===== DATASET RECORDS
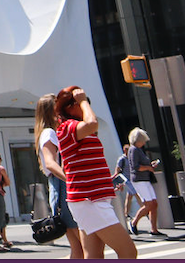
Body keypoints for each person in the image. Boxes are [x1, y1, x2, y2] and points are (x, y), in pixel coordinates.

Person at [52, 86, 135, 259]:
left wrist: (104, 181)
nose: (86, 105)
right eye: (81, 103)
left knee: (94, 256)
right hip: (89, 199)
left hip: (89, 198)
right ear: (69, 107)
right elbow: (92, 123)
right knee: (128, 252)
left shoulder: (76, 129)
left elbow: (78, 164)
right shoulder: (67, 127)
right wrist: (83, 100)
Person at [36, 92, 85, 259]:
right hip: (63, 187)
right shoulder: (49, 133)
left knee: (78, 247)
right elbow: (50, 163)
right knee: (84, 244)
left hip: (60, 186)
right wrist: (70, 179)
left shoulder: (47, 133)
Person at [126, 128, 162, 236]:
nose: (144, 143)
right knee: (149, 204)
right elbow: (135, 167)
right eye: (143, 140)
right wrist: (148, 167)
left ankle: (154, 229)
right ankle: (134, 222)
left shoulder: (137, 149)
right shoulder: (134, 150)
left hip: (144, 179)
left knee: (153, 204)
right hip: (139, 180)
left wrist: (149, 166)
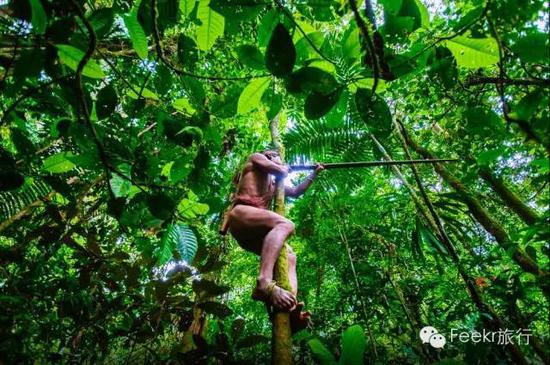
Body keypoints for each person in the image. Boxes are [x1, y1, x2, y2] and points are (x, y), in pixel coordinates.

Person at [222, 149, 323, 332]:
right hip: (242, 214)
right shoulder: (256, 158)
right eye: (274, 154)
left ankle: (288, 305)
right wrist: (283, 168)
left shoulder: (274, 183)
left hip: (255, 231)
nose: (277, 156)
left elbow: (296, 191)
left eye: (278, 155)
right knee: (285, 225)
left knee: (290, 256)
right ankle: (263, 282)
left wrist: (314, 173)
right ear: (267, 155)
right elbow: (281, 170)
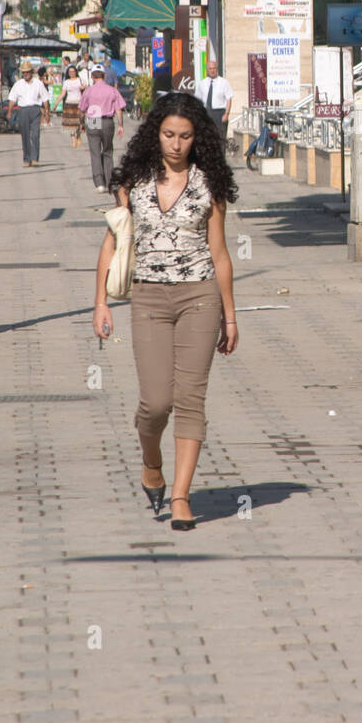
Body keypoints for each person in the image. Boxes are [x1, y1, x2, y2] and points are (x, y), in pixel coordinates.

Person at [91, 92, 239, 532]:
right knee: (155, 403)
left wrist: (230, 317)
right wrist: (100, 301)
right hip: (149, 299)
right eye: (169, 134)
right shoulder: (133, 181)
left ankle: (180, 496)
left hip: (200, 297)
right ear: (156, 134)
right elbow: (113, 243)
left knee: (190, 398)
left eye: (185, 136)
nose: (176, 144)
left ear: (198, 138)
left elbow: (221, 254)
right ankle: (151, 463)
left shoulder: (208, 184)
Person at [79, 64, 125, 192]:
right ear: (104, 76)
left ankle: (99, 182)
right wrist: (121, 124)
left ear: (92, 76)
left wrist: (82, 124)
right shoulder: (112, 90)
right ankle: (110, 180)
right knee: (107, 151)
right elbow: (118, 109)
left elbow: (82, 110)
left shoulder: (88, 91)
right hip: (107, 120)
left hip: (93, 119)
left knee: (95, 151)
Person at [7, 60, 50, 167]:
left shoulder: (38, 83)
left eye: (27, 72)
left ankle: (35, 158)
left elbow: (45, 98)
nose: (25, 74)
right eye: (24, 72)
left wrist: (47, 113)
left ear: (31, 72)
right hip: (23, 111)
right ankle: (27, 159)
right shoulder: (18, 84)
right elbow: (12, 98)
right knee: (25, 135)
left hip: (35, 110)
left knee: (35, 135)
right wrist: (9, 111)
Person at [194, 60, 233, 144]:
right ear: (207, 70)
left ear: (217, 69)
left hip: (219, 113)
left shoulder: (223, 82)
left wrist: (226, 114)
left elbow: (229, 98)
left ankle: (221, 156)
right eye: (210, 68)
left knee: (220, 139)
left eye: (214, 68)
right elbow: (197, 100)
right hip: (206, 113)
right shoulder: (202, 83)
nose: (212, 70)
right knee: (206, 138)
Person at [58, 63, 84, 147]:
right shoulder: (66, 82)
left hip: (79, 103)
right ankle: (73, 139)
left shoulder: (80, 80)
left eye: (73, 71)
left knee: (79, 122)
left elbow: (85, 88)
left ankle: (79, 136)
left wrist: (84, 88)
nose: (72, 73)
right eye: (70, 72)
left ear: (76, 72)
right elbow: (63, 94)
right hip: (69, 103)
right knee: (70, 124)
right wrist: (56, 104)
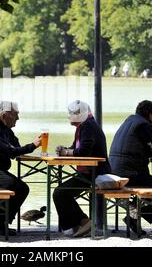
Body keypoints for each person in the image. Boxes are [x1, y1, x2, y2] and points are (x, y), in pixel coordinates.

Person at [0, 101, 41, 236]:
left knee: (21, 187)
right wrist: (32, 145)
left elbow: (15, 147)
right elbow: (10, 152)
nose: (18, 118)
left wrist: (17, 143)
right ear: (5, 115)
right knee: (12, 185)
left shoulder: (3, 128)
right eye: (16, 115)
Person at [109, 100, 152, 235]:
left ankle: (133, 215)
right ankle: (134, 216)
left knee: (151, 188)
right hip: (131, 174)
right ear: (149, 114)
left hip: (113, 171)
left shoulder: (129, 121)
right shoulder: (144, 125)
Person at [53, 100, 111, 237]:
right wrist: (66, 149)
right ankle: (81, 222)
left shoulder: (88, 126)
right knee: (63, 192)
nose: (69, 116)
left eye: (71, 113)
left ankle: (82, 222)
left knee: (60, 193)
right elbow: (76, 148)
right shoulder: (85, 126)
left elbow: (84, 151)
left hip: (96, 173)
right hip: (89, 172)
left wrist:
==========
Give every entry again as it is, dropping its pictures.

[EXERCISE SOLUTION]:
Body keypoints for each person in the image. Boxes are [x1, y1, x2, y2] and points are (x, y), in pixel coordinates.

Person at [52, 86, 135, 259]:
left wrist: (104, 181)
nose: (86, 105)
right eye: (81, 103)
left knee: (94, 256)
right hip: (89, 199)
left hip: (89, 198)
right ear: (69, 107)
right elbow: (92, 123)
right knee: (128, 252)
left shoulder: (76, 129)
left elbow: (78, 164)
right shoulder: (67, 127)
right wrist: (83, 100)
Person at [36, 92, 85, 259]:
right hip: (63, 187)
right shoulder: (49, 133)
left knee: (78, 247)
right elbow: (50, 163)
right knee: (84, 244)
left hip: (60, 186)
right wrist: (70, 179)
left shoulder: (47, 133)
Person at [126, 128, 162, 236]:
nose: (144, 143)
right knee: (149, 204)
right elbow: (135, 167)
right eye: (143, 140)
right wrist: (148, 167)
left ankle: (154, 229)
right ankle: (134, 222)
left shoulder: (137, 149)
right shoulder: (134, 150)
left hip: (144, 179)
left knee: (153, 204)
right hip: (139, 180)
left wrist: (149, 166)
Body keypoints for each person in the image. Boxes are [x1, y1, x2, y2] and points are (x, y), in pixel coordinates.

Person at [222, 149, 323, 332]:
right hip: (242, 214)
right shoulder: (256, 158)
right eye: (274, 154)
left ankle: (288, 305)
right wrist: (283, 168)
left shoulder: (274, 183)
left hip: (255, 231)
nose: (277, 156)
left elbow: (296, 191)
left eye: (278, 155)
right knee: (285, 225)
left knee: (290, 256)
right ankle: (263, 282)
left wrist: (314, 173)
right ear: (267, 155)
right elbow: (281, 170)
Body keypoints for each person in the image. Boxes are [x1, y1, x2, y2] and points are (x, y), in pixel coordinates.

Person at [91, 92, 239, 532]:
right knee: (155, 403)
left wrist: (230, 317)
right wrist: (100, 301)
right hip: (149, 299)
right eye: (169, 134)
right shoulder: (133, 181)
left ankle: (180, 496)
left hip: (200, 297)
right ear: (156, 134)
right elbow: (113, 243)
left knee: (190, 398)
left eye: (185, 136)
nose: (176, 144)
left ear: (198, 138)
left elbow: (221, 254)
right ankle: (151, 463)
left shoulder: (208, 184)
Person at [79, 64, 125, 192]:
right ear: (104, 76)
left ankle: (99, 182)
right wrist: (121, 124)
left ear: (92, 76)
left wrist: (82, 124)
right shoulder: (112, 90)
right ankle: (110, 180)
right knee: (107, 151)
right elbow: (118, 109)
left elbow: (82, 110)
left shoulder: (88, 91)
right hip: (107, 120)
left hip: (93, 119)
left knee: (95, 151)
Person at [7, 60, 50, 167]:
left shoulder: (38, 83)
left eye: (27, 72)
left ankle: (35, 158)
left elbow: (45, 98)
nose: (25, 74)
right eye: (24, 72)
left wrist: (47, 113)
left ear: (31, 72)
right hip: (23, 111)
right ankle: (27, 159)
right shoulder: (18, 84)
right elbow: (12, 98)
right knee: (25, 135)
left hip: (35, 110)
left knee: (35, 135)
right wrist: (9, 111)
Person at [194, 60, 233, 144]:
right ear: (207, 70)
left ear: (217, 69)
left hip: (219, 113)
left shoulder: (223, 82)
left wrist: (226, 114)
left elbow: (229, 98)
left ankle: (221, 156)
right eye: (210, 68)
left knee: (220, 139)
left eye: (214, 68)
right elbow: (197, 100)
right hip: (206, 113)
right shoulder: (202, 83)
nose: (212, 70)
right knee: (206, 138)
Person at [58, 63, 84, 147]:
right shoulder: (66, 82)
left hip: (79, 103)
right ankle: (73, 139)
left shoulder: (80, 80)
left eye: (73, 71)
left knee: (79, 122)
left elbow: (85, 88)
left ankle: (79, 136)
left wrist: (84, 88)
nose: (72, 73)
right eye: (70, 72)
left ear: (76, 72)
right elbow: (63, 94)
right hip: (69, 103)
right knee: (70, 124)
right wrist: (56, 104)
Body keypoints for each person in the image. Boxes are [x1, y1, x2, y2] and points are (x, y), in pixel coordinates.

Person at [0, 101, 41, 236]:
left knee: (21, 187)
right wrist: (32, 145)
left elbow: (15, 147)
right elbow: (10, 152)
nose: (18, 118)
left wrist: (17, 143)
right ear: (5, 115)
right knee: (12, 185)
left shoulder: (3, 128)
right eye: (16, 115)
Person at [109, 100, 152, 235]:
left ankle: (133, 215)
right ankle: (134, 216)
left knee: (151, 188)
right hip: (131, 174)
right ear: (149, 114)
left hip: (113, 171)
left shoulder: (129, 121)
right shoulder: (144, 125)
Person at [53, 100, 111, 237]:
right wrist: (66, 149)
right ankle: (81, 222)
left shoulder: (88, 126)
right knee: (63, 192)
nose: (69, 116)
left eye: (71, 113)
left ankle: (82, 222)
left knee: (60, 193)
right elbow: (76, 148)
right shoulder: (85, 126)
left elbow: (84, 151)
left hip: (96, 173)
right hip: (89, 172)
left wrist:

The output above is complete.